▸ REQUIRED ACTIONS:
1 > In the feature location text, what name does the paper by Chen et al. use for the PDG?
2 > Based on the feature location text, explain why Chen et al.'s technique is described as "intelligent assistance" instead of a heuristic-based technique.
3 > Update the part of the feature location text that opens with the words "4 Feature Location" and closes with "the source code.", replacing "section" with "chapter".

▸ SUPPLIED TEXT:
_ _ _ _ _
4 Feature Location Techniques

In this section, we describe automated feature location techniques from the literature. As discussed in Sect. 1, we focus on those techniques that assist the user with feature location rather than feature definition or visualization. Static approaches (those that do no require program execution) are described in Sect. 4.1; dynamic are in Sect. 4.2.

4.1 Static Feature Location Techniques

In this section, we describe techniques that rely on static program analysis for locating features in the source code.

4.1.1 Plain Output

Chen et al. [8] present one of the earliest static computer-assisted feature location approaches based on PDA. The analyzed program is represented as a PDG whose nodes are methods or global variables and edges are method invocations or data access links (the paper refers to the PDG as the abstract system dependence graph). Given an initial element of interest—either a function or a global variable—the approach allows the user to explore the PDG interactively, node-by-node, while storing visited nodes in a search graph. The user decides whether the visited node is related to the feature and marks related nodes as such. The process stops when the user is satisfied with the set of found nodes, and outputs the set of relevant nodes aggregated in the search graph. For the example in Fig. 1, the system generates the depicted call graph from the source code and interactively guides the user through its explanation. The technique relies on extensive user interaction (denoted by “\(+ + +\)” in Fig. 8), and thus provides the user with “intelligent assistance” [6] rather than being a heuristic-based technique aiming to determine relevant program elements automatically.
_ _ _ _ _
▸ DATA SECTION:
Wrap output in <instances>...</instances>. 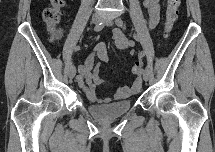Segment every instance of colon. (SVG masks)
I'll return each mask as SVG.
<instances>
[{
    "mask_svg": "<svg viewBox=\"0 0 215 152\" xmlns=\"http://www.w3.org/2000/svg\"><path fill=\"white\" fill-rule=\"evenodd\" d=\"M65 4L64 0H52L50 4L44 8L42 18L51 33V40L55 41L60 36L58 23L60 14ZM180 0H167L165 11V37L168 36L172 26L176 22L179 14ZM142 71L141 62H136L132 67V73L136 76Z\"/></svg>",
    "mask_w": 215,
    "mask_h": 152,
    "instance_id": "1",
    "label": "colon"
}]
</instances>
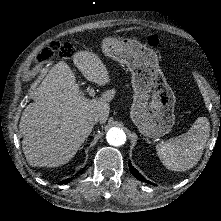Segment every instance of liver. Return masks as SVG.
<instances>
[{
  "mask_svg": "<svg viewBox=\"0 0 221 221\" xmlns=\"http://www.w3.org/2000/svg\"><path fill=\"white\" fill-rule=\"evenodd\" d=\"M74 65L89 81L108 82L106 68L97 56L80 52ZM79 82L70 65L56 63L36 88L33 102L26 105L19 122L22 149L30 166L56 167L69 162L89 136L87 117H109V104L101 98L87 100L78 95Z\"/></svg>",
  "mask_w": 221,
  "mask_h": 221,
  "instance_id": "6515ba94",
  "label": "liver"
}]
</instances>
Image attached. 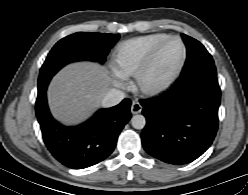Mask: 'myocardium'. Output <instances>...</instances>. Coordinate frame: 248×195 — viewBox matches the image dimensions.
Wrapping results in <instances>:
<instances>
[{
  "instance_id": "myocardium-1",
  "label": "myocardium",
  "mask_w": 248,
  "mask_h": 195,
  "mask_svg": "<svg viewBox=\"0 0 248 195\" xmlns=\"http://www.w3.org/2000/svg\"><path fill=\"white\" fill-rule=\"evenodd\" d=\"M173 40H177L182 45V57L176 69L159 83L149 81L164 47ZM187 59V47L184 41L178 36H168L151 53L144 67L135 75V85L137 89L146 95H156L168 89L180 76Z\"/></svg>"
}]
</instances>
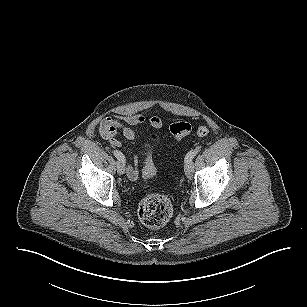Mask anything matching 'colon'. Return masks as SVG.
Listing matches in <instances>:
<instances>
[{"label": "colon", "mask_w": 307, "mask_h": 307, "mask_svg": "<svg viewBox=\"0 0 307 307\" xmlns=\"http://www.w3.org/2000/svg\"><path fill=\"white\" fill-rule=\"evenodd\" d=\"M170 134L176 141L182 140L192 131V126L187 122H175L170 125ZM200 137L209 134V128L205 125L199 126L196 131ZM153 141L158 140L157 135H151ZM143 176L151 179L156 176V168L152 160V144L148 143L143 151ZM172 204L170 200L157 193L147 194L140 202L138 216L141 222L151 228L164 226L172 216Z\"/></svg>", "instance_id": "colon-1"}]
</instances>
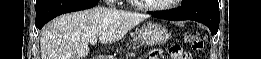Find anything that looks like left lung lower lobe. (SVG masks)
I'll use <instances>...</instances> for the list:
<instances>
[{"label": "left lung lower lobe", "instance_id": "0a47b994", "mask_svg": "<svg viewBox=\"0 0 261 59\" xmlns=\"http://www.w3.org/2000/svg\"><path fill=\"white\" fill-rule=\"evenodd\" d=\"M153 16L168 20H195L206 25L212 35L216 34L219 28L220 16L217 3H193L167 12H156Z\"/></svg>", "mask_w": 261, "mask_h": 59}]
</instances>
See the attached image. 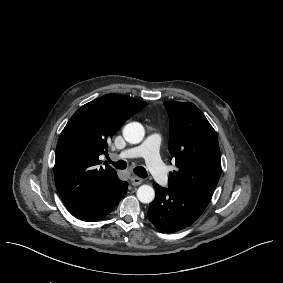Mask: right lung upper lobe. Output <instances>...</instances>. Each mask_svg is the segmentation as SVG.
<instances>
[{
	"label": "right lung upper lobe",
	"instance_id": "1",
	"mask_svg": "<svg viewBox=\"0 0 283 283\" xmlns=\"http://www.w3.org/2000/svg\"><path fill=\"white\" fill-rule=\"evenodd\" d=\"M138 99L108 94L79 108L63 129L56 147L57 191L69 211L101 200L121 180L109 165L95 169L108 153L110 138L123 123L146 106Z\"/></svg>",
	"mask_w": 283,
	"mask_h": 283
}]
</instances>
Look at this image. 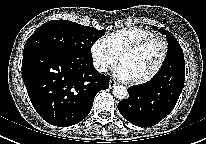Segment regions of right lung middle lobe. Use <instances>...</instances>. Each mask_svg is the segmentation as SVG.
Wrapping results in <instances>:
<instances>
[{
  "label": "right lung middle lobe",
  "instance_id": "obj_1",
  "mask_svg": "<svg viewBox=\"0 0 206 144\" xmlns=\"http://www.w3.org/2000/svg\"><path fill=\"white\" fill-rule=\"evenodd\" d=\"M105 33L68 20L48 21L26 41L23 54L33 50H53L92 61L91 47Z\"/></svg>",
  "mask_w": 206,
  "mask_h": 144
}]
</instances>
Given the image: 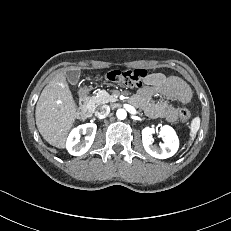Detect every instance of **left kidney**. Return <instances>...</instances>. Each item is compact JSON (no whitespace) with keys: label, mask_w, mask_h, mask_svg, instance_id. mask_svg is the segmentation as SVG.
<instances>
[{"label":"left kidney","mask_w":231,"mask_h":231,"mask_svg":"<svg viewBox=\"0 0 231 231\" xmlns=\"http://www.w3.org/2000/svg\"><path fill=\"white\" fill-rule=\"evenodd\" d=\"M153 128H144L142 131V143L144 149L151 156L158 159H166L173 156L179 148V139L174 129L168 125H165L160 130V135L164 139V143L158 148L153 145L152 138Z\"/></svg>","instance_id":"obj_1"}]
</instances>
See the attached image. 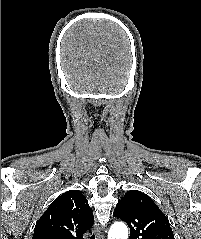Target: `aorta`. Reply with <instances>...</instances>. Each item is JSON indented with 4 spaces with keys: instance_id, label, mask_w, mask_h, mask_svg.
Returning a JSON list of instances; mask_svg holds the SVG:
<instances>
[{
    "instance_id": "aorta-1",
    "label": "aorta",
    "mask_w": 201,
    "mask_h": 239,
    "mask_svg": "<svg viewBox=\"0 0 201 239\" xmlns=\"http://www.w3.org/2000/svg\"><path fill=\"white\" fill-rule=\"evenodd\" d=\"M108 239H128V228L123 222L114 223L108 233Z\"/></svg>"
}]
</instances>
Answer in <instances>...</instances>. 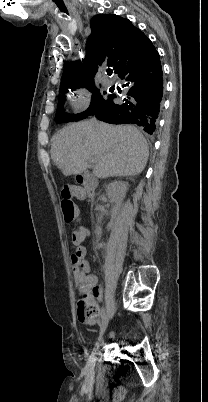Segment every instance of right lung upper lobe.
<instances>
[{
    "label": "right lung upper lobe",
    "mask_w": 208,
    "mask_h": 402,
    "mask_svg": "<svg viewBox=\"0 0 208 402\" xmlns=\"http://www.w3.org/2000/svg\"><path fill=\"white\" fill-rule=\"evenodd\" d=\"M91 34L86 43L83 68L79 62L66 65L60 89L66 90L87 82L94 77L103 63L113 67L117 74L122 58L134 47L142 32L130 20L115 14H99L90 21Z\"/></svg>",
    "instance_id": "cb5924a9"
}]
</instances>
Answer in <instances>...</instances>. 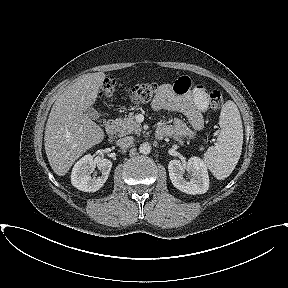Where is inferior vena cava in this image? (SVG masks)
Returning <instances> with one entry per match:
<instances>
[{
	"label": "inferior vena cava",
	"instance_id": "obj_1",
	"mask_svg": "<svg viewBox=\"0 0 288 288\" xmlns=\"http://www.w3.org/2000/svg\"><path fill=\"white\" fill-rule=\"evenodd\" d=\"M133 142L134 138L132 136H127L117 140L116 144L121 148H128L133 144Z\"/></svg>",
	"mask_w": 288,
	"mask_h": 288
}]
</instances>
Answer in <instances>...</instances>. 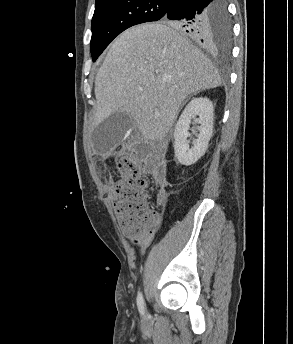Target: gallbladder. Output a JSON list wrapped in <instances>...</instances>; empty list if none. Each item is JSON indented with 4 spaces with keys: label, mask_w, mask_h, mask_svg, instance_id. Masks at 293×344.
Segmentation results:
<instances>
[{
    "label": "gallbladder",
    "mask_w": 293,
    "mask_h": 344,
    "mask_svg": "<svg viewBox=\"0 0 293 344\" xmlns=\"http://www.w3.org/2000/svg\"><path fill=\"white\" fill-rule=\"evenodd\" d=\"M134 124L133 117L125 112H115L99 123L92 133V144L99 154L110 152L122 141Z\"/></svg>",
    "instance_id": "1"
}]
</instances>
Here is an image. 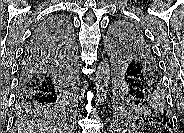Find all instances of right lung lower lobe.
I'll use <instances>...</instances> for the list:
<instances>
[{
    "label": "right lung lower lobe",
    "mask_w": 184,
    "mask_h": 133,
    "mask_svg": "<svg viewBox=\"0 0 184 133\" xmlns=\"http://www.w3.org/2000/svg\"><path fill=\"white\" fill-rule=\"evenodd\" d=\"M73 41L60 18L47 19L36 28L23 53L16 104H40L61 92L73 63Z\"/></svg>",
    "instance_id": "1"
}]
</instances>
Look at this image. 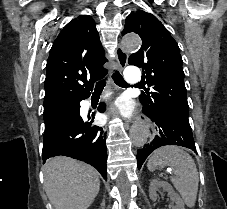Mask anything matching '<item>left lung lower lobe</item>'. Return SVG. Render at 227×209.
<instances>
[{
  "mask_svg": "<svg viewBox=\"0 0 227 209\" xmlns=\"http://www.w3.org/2000/svg\"><path fill=\"white\" fill-rule=\"evenodd\" d=\"M145 114L151 118L159 128V136L142 149L137 151L138 169L141 168L145 159L155 149L165 145H178L196 150L192 130L187 117L178 115L175 112L165 109L159 110L144 109ZM197 153V151H195Z\"/></svg>",
  "mask_w": 227,
  "mask_h": 209,
  "instance_id": "obj_1",
  "label": "left lung lower lobe"
}]
</instances>
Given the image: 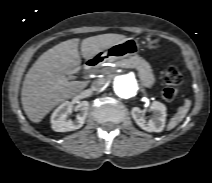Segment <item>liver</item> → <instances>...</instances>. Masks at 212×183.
Listing matches in <instances>:
<instances>
[{
  "label": "liver",
  "mask_w": 212,
  "mask_h": 183,
  "mask_svg": "<svg viewBox=\"0 0 212 183\" xmlns=\"http://www.w3.org/2000/svg\"><path fill=\"white\" fill-rule=\"evenodd\" d=\"M121 34H102L85 38L81 54L86 60L94 58L108 46L125 39ZM79 39L63 41L44 52L32 65L23 81L21 101L27 117L39 123L55 106L76 96L86 83L68 81L65 74L81 70Z\"/></svg>",
  "instance_id": "liver-1"
}]
</instances>
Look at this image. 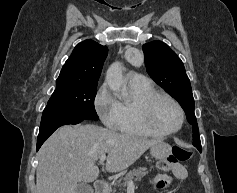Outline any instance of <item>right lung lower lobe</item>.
Wrapping results in <instances>:
<instances>
[{"instance_id": "1", "label": "right lung lower lobe", "mask_w": 237, "mask_h": 193, "mask_svg": "<svg viewBox=\"0 0 237 193\" xmlns=\"http://www.w3.org/2000/svg\"><path fill=\"white\" fill-rule=\"evenodd\" d=\"M84 119H75L53 112H43L40 131L37 138V151L45 140L60 126L67 124H78Z\"/></svg>"}]
</instances>
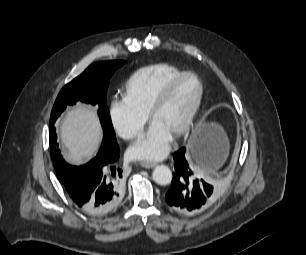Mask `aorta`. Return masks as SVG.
<instances>
[{
  "instance_id": "1",
  "label": "aorta",
  "mask_w": 306,
  "mask_h": 255,
  "mask_svg": "<svg viewBox=\"0 0 306 255\" xmlns=\"http://www.w3.org/2000/svg\"><path fill=\"white\" fill-rule=\"evenodd\" d=\"M153 180L159 185H168L172 181V171L165 165H158L152 173Z\"/></svg>"
}]
</instances>
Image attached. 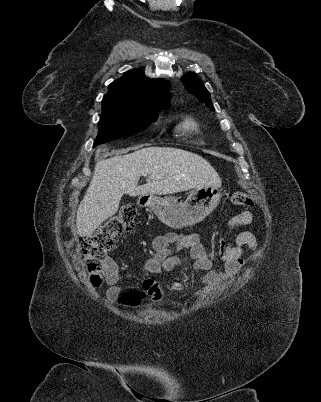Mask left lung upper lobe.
<instances>
[{
	"label": "left lung upper lobe",
	"mask_w": 321,
	"mask_h": 402,
	"mask_svg": "<svg viewBox=\"0 0 321 402\" xmlns=\"http://www.w3.org/2000/svg\"><path fill=\"white\" fill-rule=\"evenodd\" d=\"M182 81L188 92L195 95L201 102H204L210 109L215 110L211 99L210 93L205 88L203 82L198 79L193 72L187 73L182 77Z\"/></svg>",
	"instance_id": "left-lung-upper-lobe-1"
}]
</instances>
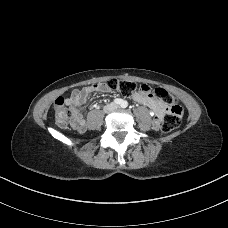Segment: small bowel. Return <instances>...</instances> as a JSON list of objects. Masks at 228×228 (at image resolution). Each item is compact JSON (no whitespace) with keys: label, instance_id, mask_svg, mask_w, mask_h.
<instances>
[{"label":"small bowel","instance_id":"obj_1","mask_svg":"<svg viewBox=\"0 0 228 228\" xmlns=\"http://www.w3.org/2000/svg\"><path fill=\"white\" fill-rule=\"evenodd\" d=\"M107 90V88L102 87L100 84L90 85L82 89H74L70 96L65 99V103L73 109L75 114H78L89 94L94 92H106ZM132 97L136 102L144 104L152 109L155 115L154 125L158 128L165 114V108L162 103L154 97L152 93H134ZM84 124L85 122L82 117L77 116L73 126L76 130L81 132L84 130Z\"/></svg>","mask_w":228,"mask_h":228}]
</instances>
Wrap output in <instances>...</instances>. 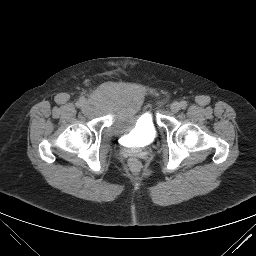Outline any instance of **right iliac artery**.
_ _ _ _ _
▸ TASK RESPONSES:
1 > The abstract system dependence graph.

2 > The technique relies on extensive user interaction: the user explores the PDG node by node and decides which visited nodes relate to the feature. It therefore assists the user instead of trying to determine relevant program elements automatically.

3 >
4 Feature Location Techniques

In this chapter, we describe automated feature location techniques from the literature. As discussed in Sect. 1, we focus on those techniques that assist the user with feature location rather than feature definition or visualization. Static approaches (those that do no require program execution) are described in Sect. 4.1; dynamic are in Sect. 4.2.

4.1 Static Feature Location Techniques

In this chapter, we describe techniques that rely on static program analysis for locating features in the source code.